- [TRY IT]:
The records are to be reproduced verbatim.

- [EXCERPTED RECORDS]:
- Opening Delimiter -

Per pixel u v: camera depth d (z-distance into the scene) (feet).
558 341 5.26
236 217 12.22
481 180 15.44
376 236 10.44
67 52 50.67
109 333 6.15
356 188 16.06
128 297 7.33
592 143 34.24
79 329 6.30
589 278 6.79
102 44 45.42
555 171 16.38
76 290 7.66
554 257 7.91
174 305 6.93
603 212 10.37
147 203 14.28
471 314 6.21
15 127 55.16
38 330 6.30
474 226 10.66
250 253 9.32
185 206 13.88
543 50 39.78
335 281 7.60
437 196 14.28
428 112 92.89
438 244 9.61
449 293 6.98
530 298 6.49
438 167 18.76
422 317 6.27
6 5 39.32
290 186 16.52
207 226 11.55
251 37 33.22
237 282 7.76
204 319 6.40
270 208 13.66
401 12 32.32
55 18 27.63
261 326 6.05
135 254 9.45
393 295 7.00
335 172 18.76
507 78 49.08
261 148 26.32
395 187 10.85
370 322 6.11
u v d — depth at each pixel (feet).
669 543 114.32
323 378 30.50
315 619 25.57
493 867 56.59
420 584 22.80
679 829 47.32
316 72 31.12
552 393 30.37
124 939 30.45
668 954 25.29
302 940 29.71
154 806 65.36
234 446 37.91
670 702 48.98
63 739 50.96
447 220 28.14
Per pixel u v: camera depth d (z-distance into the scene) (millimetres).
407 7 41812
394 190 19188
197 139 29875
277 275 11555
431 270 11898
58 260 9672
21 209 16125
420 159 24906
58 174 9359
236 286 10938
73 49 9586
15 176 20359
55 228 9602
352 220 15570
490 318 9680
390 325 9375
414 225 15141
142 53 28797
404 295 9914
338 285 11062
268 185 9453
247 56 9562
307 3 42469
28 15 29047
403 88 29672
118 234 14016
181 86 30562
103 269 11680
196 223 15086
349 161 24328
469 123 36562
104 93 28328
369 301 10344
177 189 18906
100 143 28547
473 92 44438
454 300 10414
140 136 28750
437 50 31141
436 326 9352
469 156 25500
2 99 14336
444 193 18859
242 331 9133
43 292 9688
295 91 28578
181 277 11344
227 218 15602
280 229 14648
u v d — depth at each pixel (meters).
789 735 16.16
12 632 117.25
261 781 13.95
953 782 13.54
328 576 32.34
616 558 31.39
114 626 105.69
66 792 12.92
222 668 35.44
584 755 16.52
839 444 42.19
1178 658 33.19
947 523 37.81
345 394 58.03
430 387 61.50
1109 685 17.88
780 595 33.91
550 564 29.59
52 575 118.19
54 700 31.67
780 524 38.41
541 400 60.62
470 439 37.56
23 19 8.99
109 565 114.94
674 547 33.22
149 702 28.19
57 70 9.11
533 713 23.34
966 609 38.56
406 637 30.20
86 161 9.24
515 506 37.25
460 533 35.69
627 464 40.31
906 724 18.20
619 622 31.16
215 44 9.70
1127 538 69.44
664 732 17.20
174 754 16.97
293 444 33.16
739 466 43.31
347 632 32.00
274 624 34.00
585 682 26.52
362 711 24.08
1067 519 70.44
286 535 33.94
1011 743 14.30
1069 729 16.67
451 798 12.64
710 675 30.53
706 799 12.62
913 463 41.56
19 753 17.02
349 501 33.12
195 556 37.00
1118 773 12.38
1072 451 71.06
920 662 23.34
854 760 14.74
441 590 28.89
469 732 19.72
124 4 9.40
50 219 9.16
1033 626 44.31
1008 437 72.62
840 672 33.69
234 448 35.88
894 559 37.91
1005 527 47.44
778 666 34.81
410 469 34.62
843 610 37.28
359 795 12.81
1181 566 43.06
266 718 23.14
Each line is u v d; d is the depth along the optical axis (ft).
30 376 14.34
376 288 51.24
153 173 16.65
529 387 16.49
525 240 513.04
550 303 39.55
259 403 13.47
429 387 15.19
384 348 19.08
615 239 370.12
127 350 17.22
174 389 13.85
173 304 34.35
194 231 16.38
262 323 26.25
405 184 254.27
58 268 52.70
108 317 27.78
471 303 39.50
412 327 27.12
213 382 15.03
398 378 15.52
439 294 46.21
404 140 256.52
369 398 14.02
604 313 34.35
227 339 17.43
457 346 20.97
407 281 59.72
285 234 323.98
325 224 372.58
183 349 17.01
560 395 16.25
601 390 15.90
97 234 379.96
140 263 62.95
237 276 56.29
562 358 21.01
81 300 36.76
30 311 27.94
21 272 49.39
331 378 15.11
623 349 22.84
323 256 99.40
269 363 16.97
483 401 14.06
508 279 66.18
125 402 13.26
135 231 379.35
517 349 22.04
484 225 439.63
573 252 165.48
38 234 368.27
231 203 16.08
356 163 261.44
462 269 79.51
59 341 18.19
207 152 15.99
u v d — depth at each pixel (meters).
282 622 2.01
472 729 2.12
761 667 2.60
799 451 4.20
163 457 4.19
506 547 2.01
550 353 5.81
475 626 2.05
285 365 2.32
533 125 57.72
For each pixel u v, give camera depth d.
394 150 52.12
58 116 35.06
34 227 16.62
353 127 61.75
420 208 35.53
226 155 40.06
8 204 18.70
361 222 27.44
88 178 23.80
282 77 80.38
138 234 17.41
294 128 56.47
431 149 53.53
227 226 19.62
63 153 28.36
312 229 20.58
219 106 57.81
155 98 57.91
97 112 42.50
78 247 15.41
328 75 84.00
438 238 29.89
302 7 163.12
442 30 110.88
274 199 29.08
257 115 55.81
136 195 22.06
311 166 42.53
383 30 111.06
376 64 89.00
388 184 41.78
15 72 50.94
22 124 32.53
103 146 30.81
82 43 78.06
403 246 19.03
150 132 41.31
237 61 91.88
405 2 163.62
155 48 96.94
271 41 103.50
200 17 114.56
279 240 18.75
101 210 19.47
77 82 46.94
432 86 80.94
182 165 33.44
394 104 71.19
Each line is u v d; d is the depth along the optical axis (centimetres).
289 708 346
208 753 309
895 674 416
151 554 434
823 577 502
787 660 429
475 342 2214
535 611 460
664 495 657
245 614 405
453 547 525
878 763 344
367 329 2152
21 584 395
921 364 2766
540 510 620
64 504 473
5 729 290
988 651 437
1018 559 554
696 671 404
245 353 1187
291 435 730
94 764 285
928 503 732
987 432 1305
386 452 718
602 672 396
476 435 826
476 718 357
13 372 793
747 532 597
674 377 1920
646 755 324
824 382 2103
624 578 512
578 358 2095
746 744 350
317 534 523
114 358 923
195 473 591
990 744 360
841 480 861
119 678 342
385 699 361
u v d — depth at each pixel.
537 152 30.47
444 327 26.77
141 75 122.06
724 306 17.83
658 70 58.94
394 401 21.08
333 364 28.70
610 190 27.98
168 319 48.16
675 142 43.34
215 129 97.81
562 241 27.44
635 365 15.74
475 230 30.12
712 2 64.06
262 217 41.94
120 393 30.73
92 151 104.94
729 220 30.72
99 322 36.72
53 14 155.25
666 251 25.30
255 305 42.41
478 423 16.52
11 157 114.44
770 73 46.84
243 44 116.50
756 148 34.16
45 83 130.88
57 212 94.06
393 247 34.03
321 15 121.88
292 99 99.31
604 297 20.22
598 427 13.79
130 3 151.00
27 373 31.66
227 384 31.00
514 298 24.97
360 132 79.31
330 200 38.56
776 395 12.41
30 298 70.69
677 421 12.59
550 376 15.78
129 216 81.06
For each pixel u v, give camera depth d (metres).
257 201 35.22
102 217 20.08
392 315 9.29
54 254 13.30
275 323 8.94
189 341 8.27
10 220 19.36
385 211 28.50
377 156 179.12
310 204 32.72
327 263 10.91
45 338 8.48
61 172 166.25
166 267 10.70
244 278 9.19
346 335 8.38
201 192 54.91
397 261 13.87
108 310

- Closing Delimiter -

- [ANSWER BOX]:
Per pixel u v: camera depth d (z-distance into the scene) (feet).
558 341 5.26
236 217 12.22
481 180 15.44
376 236 10.44
67 52 50.67
109 333 6.15
356 188 16.06
128 297 7.33
592 143 34.24
79 329 6.30
589 278 6.79
102 44 45.42
555 171 16.38
76 290 7.66
554 257 7.91
174 305 6.93
603 212 10.37
147 203 14.28
471 314 6.21
15 127 55.16
38 330 6.30
474 226 10.66
250 253 9.32
185 206 13.88
543 50 39.78
335 281 7.60
437 196 14.28
428 112 92.89
438 244 9.61
449 293 6.98
530 298 6.49
438 167 18.76
422 317 6.27
6 5 39.32
290 186 16.52
207 226 11.55
251 37 33.22
237 282 7.76
204 319 6.40
270 208 13.66
401 12 32.32
55 18 27.63
261 326 6.05
135 254 9.45
393 295 7.00
335 172 18.76
507 78 49.08
261 148 26.32
395 187 10.85
370 322 6.11
u v d — depth at each pixel (feet).
669 543 114.32
323 378 30.50
315 619 25.57
493 867 56.59
420 584 22.80
679 829 47.32
316 72 31.12
552 393 30.37
124 939 30.45
668 954 25.29
302 940 29.71
154 806 65.36
234 446 37.91
670 702 48.98
63 739 50.96
447 220 28.14
Per pixel u v: camera depth d (z-distance into the scene) (millimetres).
407 7 41812
394 190 19188
197 139 29875
277 275 11555
431 270 11898
58 260 9672
21 209 16125
420 159 24906
58 174 9359
236 286 10938
73 49 9586
15 176 20359
55 228 9602
352 220 15570
490 318 9680
390 325 9375
414 225 15141
142 53 28797
404 295 9914
338 285 11062
268 185 9453
247 56 9562
307 3 42469
28 15 29047
403 88 29672
118 234 14016
181 86 30562
103 269 11680
196 223 15086
349 161 24328
469 123 36562
104 93 28328
369 301 10344
177 189 18906
100 143 28547
473 92 44438
454 300 10414
140 136 28750
437 50 31141
436 326 9352
469 156 25500
2 99 14336
444 193 18859
242 331 9133
43 292 9688
295 91 28578
181 277 11344
227 218 15602
280 229 14648
u v d — depth at each pixel (meters).
789 735 16.16
12 632 117.25
261 781 13.95
953 782 13.54
328 576 32.34
616 558 31.39
114 626 105.69
66 792 12.92
222 668 35.44
584 755 16.52
839 444 42.19
1178 658 33.19
947 523 37.81
345 394 58.03
430 387 61.50
1109 685 17.88
780 595 33.91
550 564 29.59
52 575 118.19
54 700 31.67
780 524 38.41
541 400 60.62
470 439 37.56
23 19 8.99
109 565 114.94
674 547 33.22
149 702 28.19
57 70 9.11
533 713 23.34
966 609 38.56
406 637 30.20
86 161 9.24
515 506 37.25
460 533 35.69
627 464 40.31
906 724 18.20
619 622 31.16
215 44 9.70
1127 538 69.44
664 732 17.20
174 754 16.97
293 444 33.16
739 466 43.31
347 632 32.00
274 624 34.00
585 682 26.52
362 711 24.08
1067 519 70.44
286 535 33.94
1011 743 14.30
1069 729 16.67
451 798 12.64
710 675 30.53
706 799 12.62
913 463 41.56
19 753 17.02
349 501 33.12
195 556 37.00
1118 773 12.38
1072 451 71.06
920 662 23.34
854 760 14.74
441 590 28.89
469 732 19.72
124 4 9.40
50 219 9.16
1033 626 44.31
1008 437 72.62
840 672 33.69
234 448 35.88
894 559 37.91
1005 527 47.44
778 666 34.81
410 469 34.62
843 610 37.28
359 795 12.81
1181 566 43.06
266 718 23.14
Each line is u v d; d is the depth along the optical axis (ft).
30 376 14.34
376 288 51.24
153 173 16.65
529 387 16.49
525 240 513.04
550 303 39.55
259 403 13.47
429 387 15.19
384 348 19.08
615 239 370.12
127 350 17.22
174 389 13.85
173 304 34.35
194 231 16.38
262 323 26.25
405 184 254.27
58 268 52.70
108 317 27.78
471 303 39.50
412 327 27.12
213 382 15.03
398 378 15.52
439 294 46.21
404 140 256.52
369 398 14.02
604 313 34.35
227 339 17.43
457 346 20.97
407 281 59.72
285 234 323.98
325 224 372.58
183 349 17.01
560 395 16.25
601 390 15.90
97 234 379.96
140 263 62.95
237 276 56.29
562 358 21.01
81 300 36.76
30 311 27.94
21 272 49.39
331 378 15.11
623 349 22.84
323 256 99.40
269 363 16.97
483 401 14.06
508 279 66.18
125 402 13.26
135 231 379.35
517 349 22.04
484 225 439.63
573 252 165.48
38 234 368.27
231 203 16.08
356 163 261.44
462 269 79.51
59 341 18.19
207 152 15.99
u v d — depth at each pixel (meters).
282 622 2.01
472 729 2.12
761 667 2.60
799 451 4.20
163 457 4.19
506 547 2.01
550 353 5.81
475 626 2.05
285 365 2.32
533 125 57.72
For each pixel u v, give camera depth d.
394 150 52.12
58 116 35.06
34 227 16.62
353 127 61.75
420 208 35.53
226 155 40.06
8 204 18.70
361 222 27.44
88 178 23.80
282 77 80.38
138 234 17.41
294 128 56.47
431 149 53.53
227 226 19.62
63 153 28.36
312 229 20.58
219 106 57.81
155 98 57.91
97 112 42.50
78 247 15.41
328 75 84.00
438 238 29.89
302 7 163.12
442 30 110.88
274 199 29.08
257 115 55.81
136 195 22.06
311 166 42.53
383 30 111.06
376 64 89.00
388 184 41.78
15 72 50.94
22 124 32.53
103 146 30.81
82 43 78.06
403 246 19.03
150 132 41.31
237 61 91.88
405 2 163.62
155 48 96.94
271 41 103.50
200 17 114.56
279 240 18.75
101 210 19.47
77 82 46.94
432 86 80.94
182 165 33.44
394 104 71.19
Each line is u v d; d is the depth along the optical axis (centimetres).
289 708 346
208 753 309
895 674 416
151 554 434
823 577 502
787 660 429
475 342 2214
535 611 460
664 495 657
245 614 405
453 547 525
878 763 344
367 329 2152
21 584 395
921 364 2766
540 510 620
64 504 473
5 729 290
988 651 437
1018 559 554
696 671 404
245 353 1187
291 435 730
94 764 285
928 503 732
987 432 1305
386 452 718
602 672 396
476 435 826
476 718 357
13 372 793
747 532 597
674 377 1920
646 755 324
824 382 2103
624 578 512
578 358 2095
746 744 350
317 534 523
114 358 923
195 473 591
990 744 360
841 480 861
119 678 342
385 699 361
u v d — depth at each pixel.
537 152 30.47
444 327 26.77
141 75 122.06
724 306 17.83
658 70 58.94
394 401 21.08
333 364 28.70
610 190 27.98
168 319 48.16
675 142 43.34
215 129 97.81
562 241 27.44
635 365 15.74
475 230 30.12
712 2 64.06
262 217 41.94
120 393 30.73
92 151 104.94
729 220 30.72
99 322 36.72
53 14 155.25
666 251 25.30
255 305 42.41
478 423 16.52
11 157 114.44
770 73 46.84
243 44 116.50
756 148 34.16
45 83 130.88
57 212 94.06
393 247 34.03
321 15 121.88
292 99 99.31
604 297 20.22
598 427 13.79
130 3 151.00
27 373 31.66
227 384 31.00
514 298 24.97
360 132 79.31
330 200 38.56
776 395 12.41
30 298 70.69
677 421 12.59
550 376 15.78
129 216 81.06
For each pixel u v, give camera depth d (metres).
257 201 35.22
102 217 20.08
392 315 9.29
54 254 13.30
275 323 8.94
189 341 8.27
10 220 19.36
385 211 28.50
377 156 179.12
310 204 32.72
327 263 10.91
45 338 8.48
61 172 166.25
166 267 10.70
244 278 9.19
346 335 8.38
201 192 54.91
397 261 13.87
108 310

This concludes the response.